After the Paris attacks, the Orlando Weekly did a cover story called “They’re With Us,” focusing on local Muslims, including an optometrist who runs her daughter’s Girl Scout troop, a lawyer, and an opera singer. Illustrated with the smiling faces of the interviewees, and laced through with details of daily life, the piece frames its subjects as ordinary Floridians, albeit ones who felt their personal safety threatened by a national trebling in anti-Islamic hate crimes in the month after the Paris attacks.
For correspondents reporting from Muslim societies, on-the-ground realities can have a way of undermining op-ed section certainties
At first, Nada Hassanein, the author of the piece, was hesitant to take on the subject of Muslims, as she is keen to write on a broad range of topics rather than being confined to covering Muslim issues. But she found her faith was “an advantage” in reporting the story: “I understand their way of life and their struggle, because I’ve lived it myself.”

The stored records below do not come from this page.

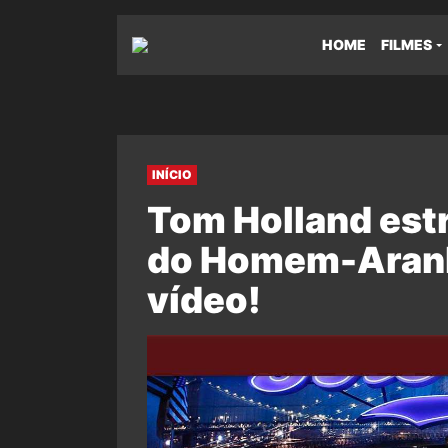
HOME
FILMES
INÍCIO
Tom Holland est
do Homem-Aranh
vídeo!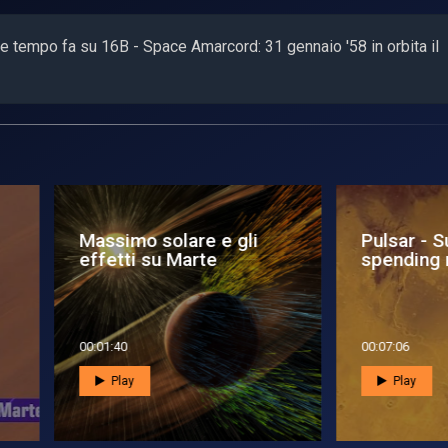
he tempo fa su 16B - Space Amarcord: 31 gennaio '58 in orbita il
sar - Luci su Marte, il
Pulsar - Cercasi idee 
neta illusionista
vivere su Marte
7:49
00:08:46
Play
Play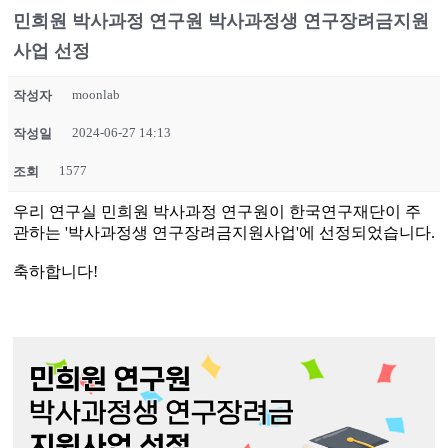
민희원 박사과정 연구원 박사과정생 연구장려금지원
사업 선정
moonlab
작성자
2024-06-27 14:13
작성일
1577
조회
우리 연구실 민희원 박사과정 연구원이 한국연구재단이 주
관하는 '박사과정생 연구장려금지원사업'에 선정되었습니다.
축하합니다!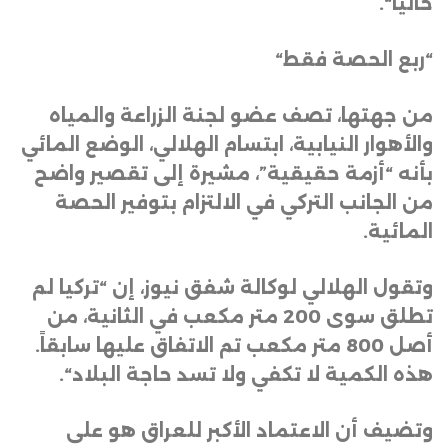
حالياً
“.
“
ربع الحصة فقط
“
من جهتها، تصف عضو لجنة الزراعة والمياه
والأهوار النيابية، ابتسام الهلالي، الوضع المائي
بأنه “أزمة حقيقية”، مشيرة إلى تقصير واضح
من الجانب التركي في الالتزام بتوفير الحصة
المائية
.
وتقول الهلالي لوكالة شفق نيوز، إن “تركيا لم
تطلق سوى 200 متر مكعب في الثانية، من
أصل 800 متر مكعب تم الاتفاق عليها سابقاً.
هذه الكمية لا تكفي ولا تسد حاجة البلاد
“.
وتضيف أن الاعتماد الأكبر للعراق هو على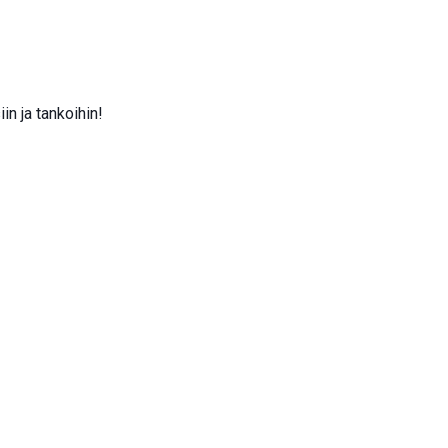
in ja tankoihin!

Like the reporters on the LA Times “Allahu Akbar” documentary, Hassanein found the vast majority of Muslims she approached to be eager to talk. Indeed, optometrist Farhana Yunus and her Haitian-American husband, who’s in community development, greeted Islamophobic incidents by hosting meet-and-greet barbeques and “had wanted to reach out to the media in order to have their normal lives understood.”
Hassanein took care to pick some women who wore hijab and others who didn’t, to show the range of choices Muslim women make. “I wanted to show different perspectives, and the diversity of Muslims, even in Orlando,” she says. “Muslims just want their voices and stories to be heard and understood, and for people to know there is so much similarity between a local Muslim and a local non-Muslim. They want to bridge the disconnect, to unveil the so-called ‘other.'”
After the Orlando atrocity, Hassanein feels in-depth profiles of members of frequently misunderstood or misrepresented communities are even more important. Whether writing on the LGBTQ or Muslim communities, “whose societal struggles have many parallels,” she says, covering these stories allows “the world an opportunity to get in their shoes, to understand their struggles rather than misjudge them due to ignorance.”